[Haskell-cafe] Re: A free monad theorem?

Robert Dockins robdockins at fastmail.fm
Thu Aug 31 20:02:50 EDT 2006


> So getting the value out of the monad is not a pure function (extract ::
> Monad m => m a -> a). I think I stated that, already, in my previous post.
> I'd even say that the monadic values alone can be completely meaningless.
> They often have a meaning only relative to some environment, thus are
> (usually) _effectful_ computations. But we already knew that, didn't we?

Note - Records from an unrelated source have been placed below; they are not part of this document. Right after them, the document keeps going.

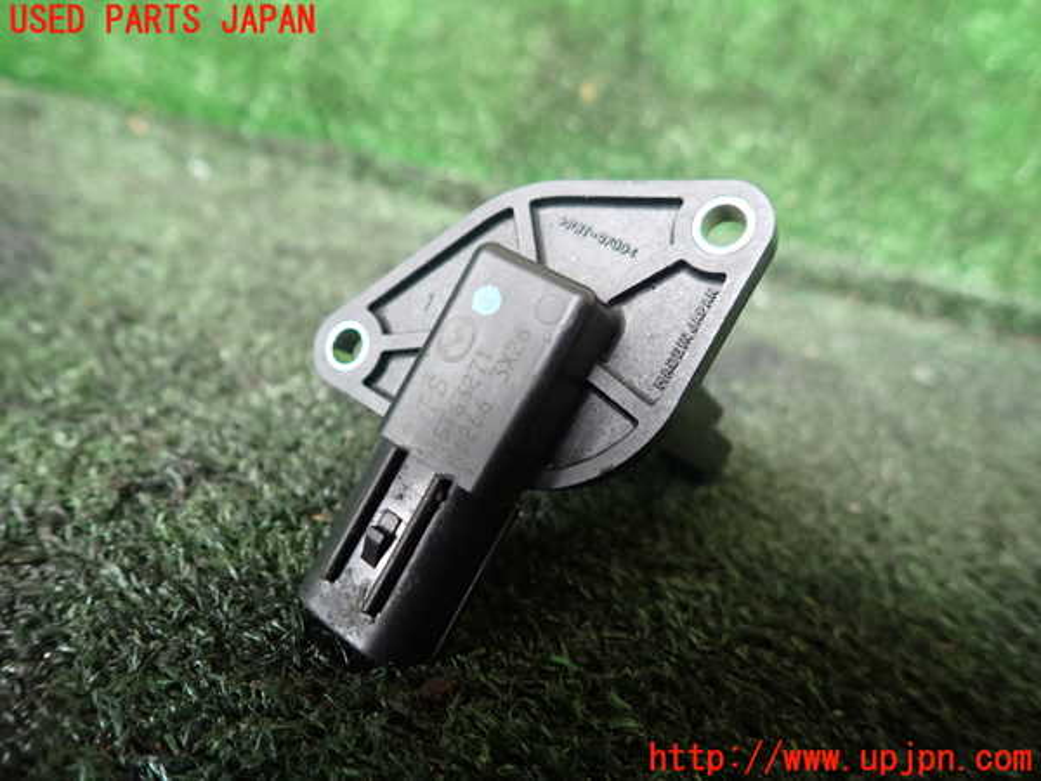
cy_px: 390
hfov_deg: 69.4
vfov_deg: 54.9
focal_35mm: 25
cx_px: 520
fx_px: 752
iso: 320
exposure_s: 1/30
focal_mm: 4.5
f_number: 2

It may help to remember that, in the mathematical context where monads where 
born (AKA category theory), a monad is generally defined as a functor with a 
join and a unit (satisfying some laws that I would have to look up).  The 
unit should be familiar (it's spelled 'return' in haskell), but join may not 
be.  Its type is

join :: Monad m => m (m a) -> m a

which is a lot like extract, except with one more "monad layer" wrapped around 
it.  IIRC the relevant identity here is:

x >>= f === join (fmap f x)

and with f specialzed to id:

join (fmap id x) === x >>= id
join x           === x >>= id

I'm not sure why (>>=) is taken as basic in Haskell.  At any rate, my point is 
that I think your questions might be better framed in terms of the behavior 
of 'fmap'.

> The real question (the one that bugs me, anyway) is if one can give a
> precise meaning to the informal argument that if the definition of bind is
> to be non-trivial then its second argument must be applied to some
> non-trivial value at one point (but not, of course, in all cases, nor
> necessarily only once), and that this implies that the computation
> represented by the first argument must somehow be 'run' (in some
> environment) in order to produce such a value. -- And, of course, whether
> this is actually true in the first place. Would you say that your examples
> above are counter-examples to this statement (imprecise as it is,
> unfortunately)?

> Ben




-- 
Rob Dockins

Talk softly and drive a Sherman tank.
Laugh hard, it's a long way to the bank.